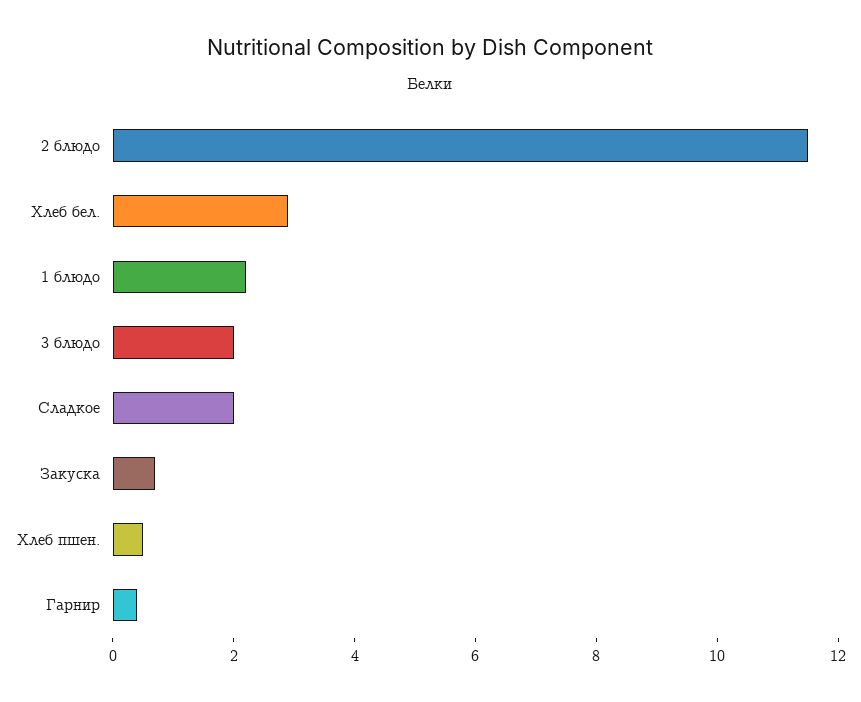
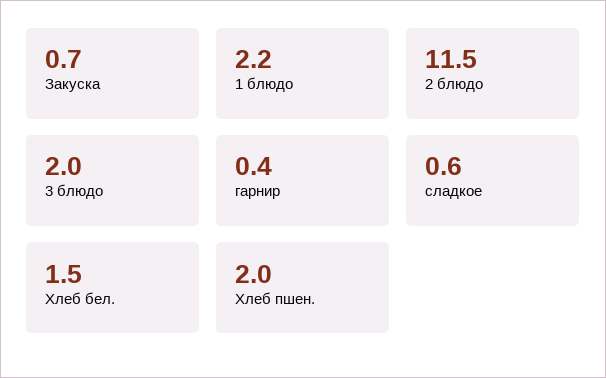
  {
    "2 блюдо": 11.5,
-   "Хлеб бел.": 3,
+   "Хлеб бел.": 1.5,
    "1 блюдо": 2.2,
    "3 блюдо": 2,
-   "Сладкое": 2,
+   "Сладкое": 0.6,
    "Закуска": 0.7,
-   "Хлеб пшен.": 0.5,
+   "Хлеб пшен.": 2,
    "Гарнир": 0.4
  }

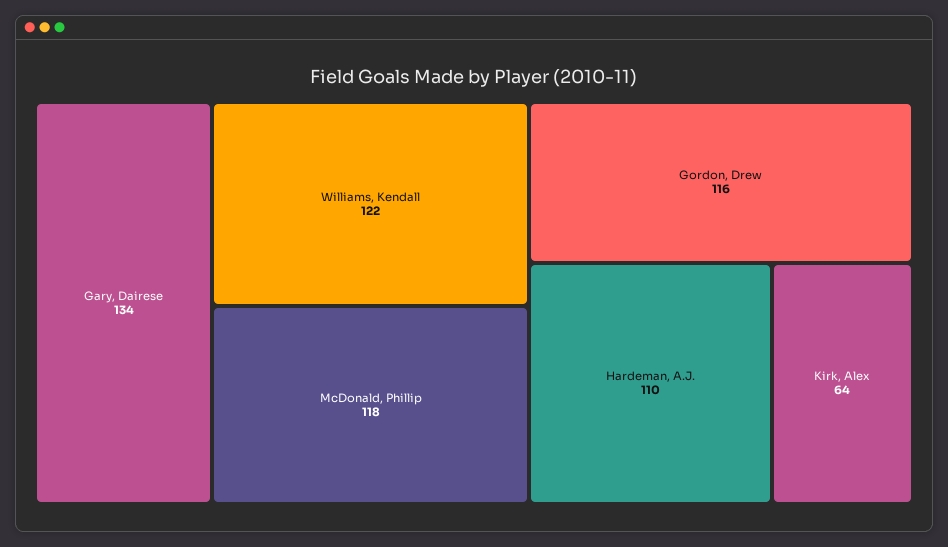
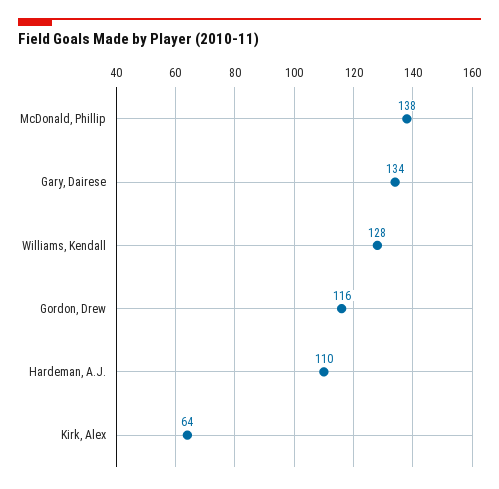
  {
    "Gary, Dairese": 134,
-   "Williams, Kendall": 122,
+   "Williams, Kendall": 128,
-   "McDonald, Phillip": 118,
+   "McDonald, Phillip": 138,
    "Gordon, Drew": 116,
    "Hardeman, A.J.": 110,
    "Kirk, Alex": 64
  }

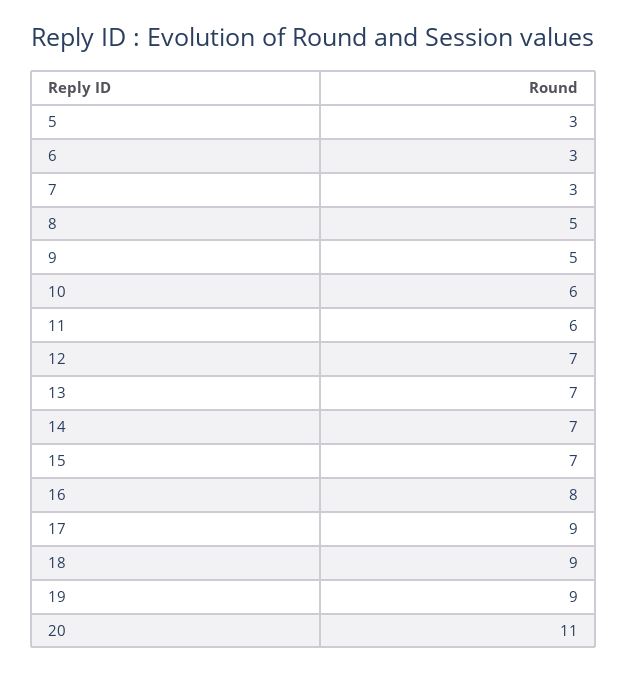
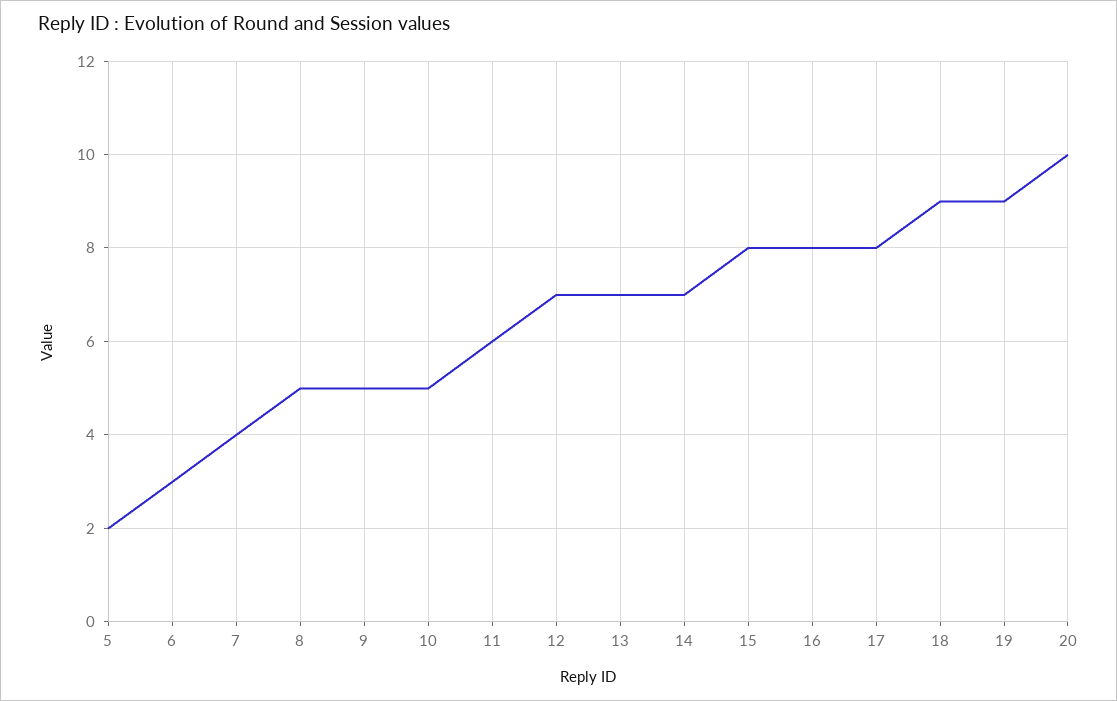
  {
-   "5": 3,
+   "5": 2,
    "6": 3,
-   "7": 3,
+   "7": 4,
    "8": 5,
    "9": 5,
-   "10": 6,
+   "10": 5,
    "11": 6,
    "12": 7,
    "13": 7,
    "14": 7,
-   "15": 7,
+   "15": 8,
    "16": 8,
-   "17": 9,
+   "17": 8,
    "18": 9,
    "19": 9,
-   "20": 11
+   "20": 10
  }

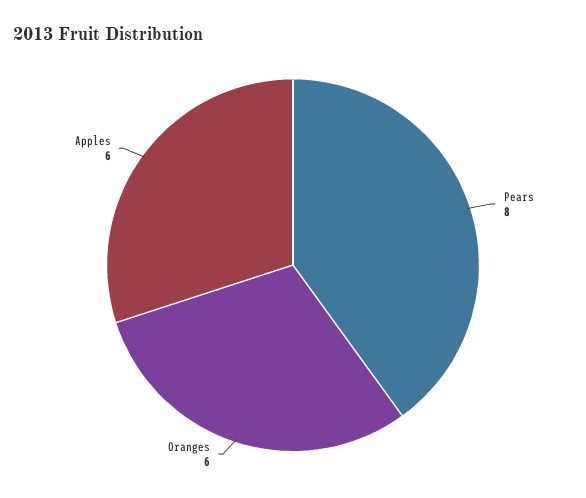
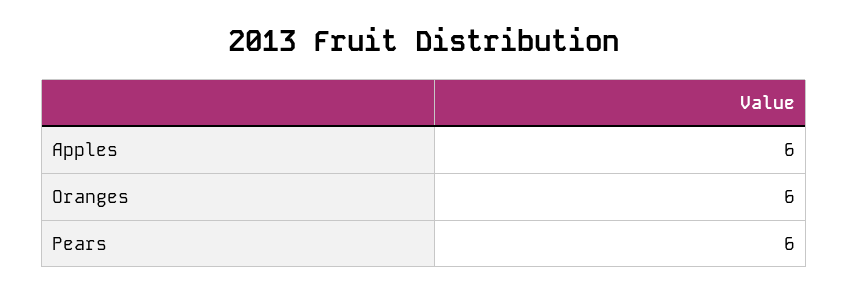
  {
-   "Pears": 8,
+   "Pears": 6,
    "Oranges": 6,
    "Apples": 6
  }

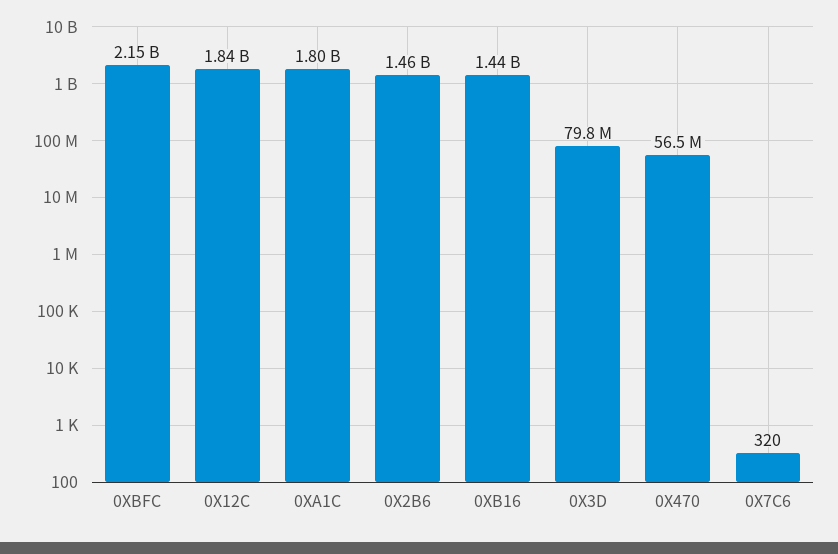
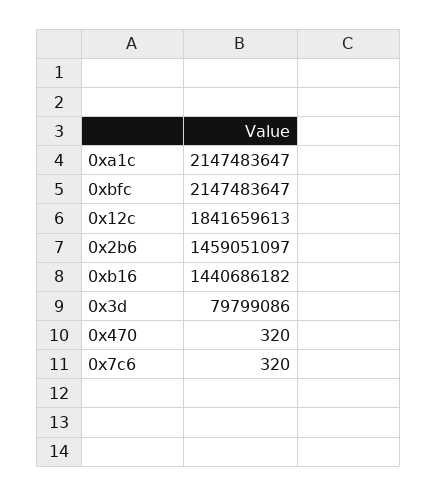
  {
    "0XBFC": 2147483647,
    "0X12C": 1841659613,
-   "0XA1C": 1800000000,
+   "0XA1C": 2147483647,
    "0X2B6": 1459051097,
    "0XB16": 1440686182,
    "0X3D": 79799086,
-   "0X470": 56500000,
+   "0X470": 320,
    "0X7C6": 320
  }

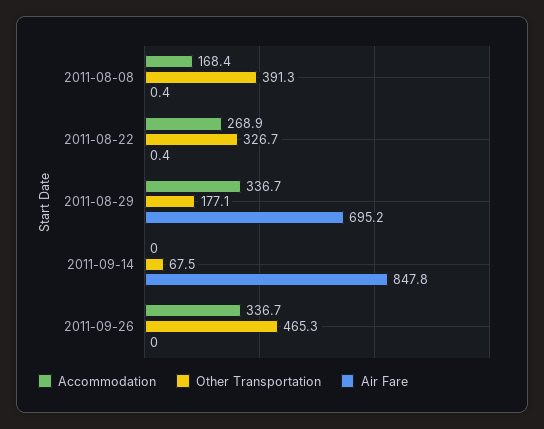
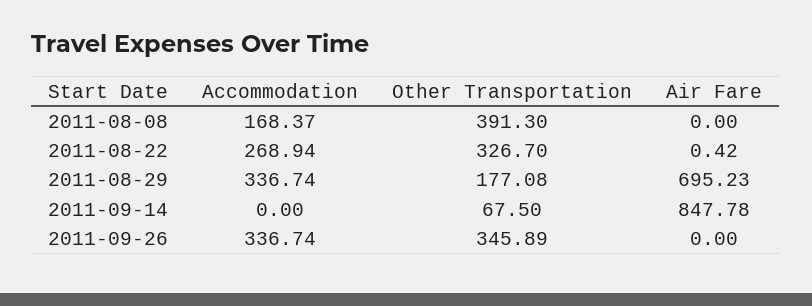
  {
    "Accommodation": {
      "2011-08-08": 168.37,
      "2011-08-22": 268.94,
      "2011-08-29": 336.74,
      "2011-09-14": 0,
      "2011-09-26": 336.74
    },
    "Other Transportation": {
      "2011-08-08": 391.3,
      "2011-08-22": 326.7,
      "2011-08-29": 177.08,
      "2011-09-14": 67.5,
-     "2011-09-26": 465.3
+     "2011-09-26": 345.89
    },
    "Air Fare": {
-     "2011-08-08": 0.4,
+     "2011-08-08": 0,
      "2011-08-22": 0.42,
      "2011-08-29": 695.23,
      "2011-09-14": 847.78,
      "2011-09-26": 0
    }
  }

Assigned task:
Which lines in the listing have the string "Kendall"? Pick them out and copy them.

Exercise result:
-   "Williams, Kendall": 122,
+   "Williams, Kendall": 128,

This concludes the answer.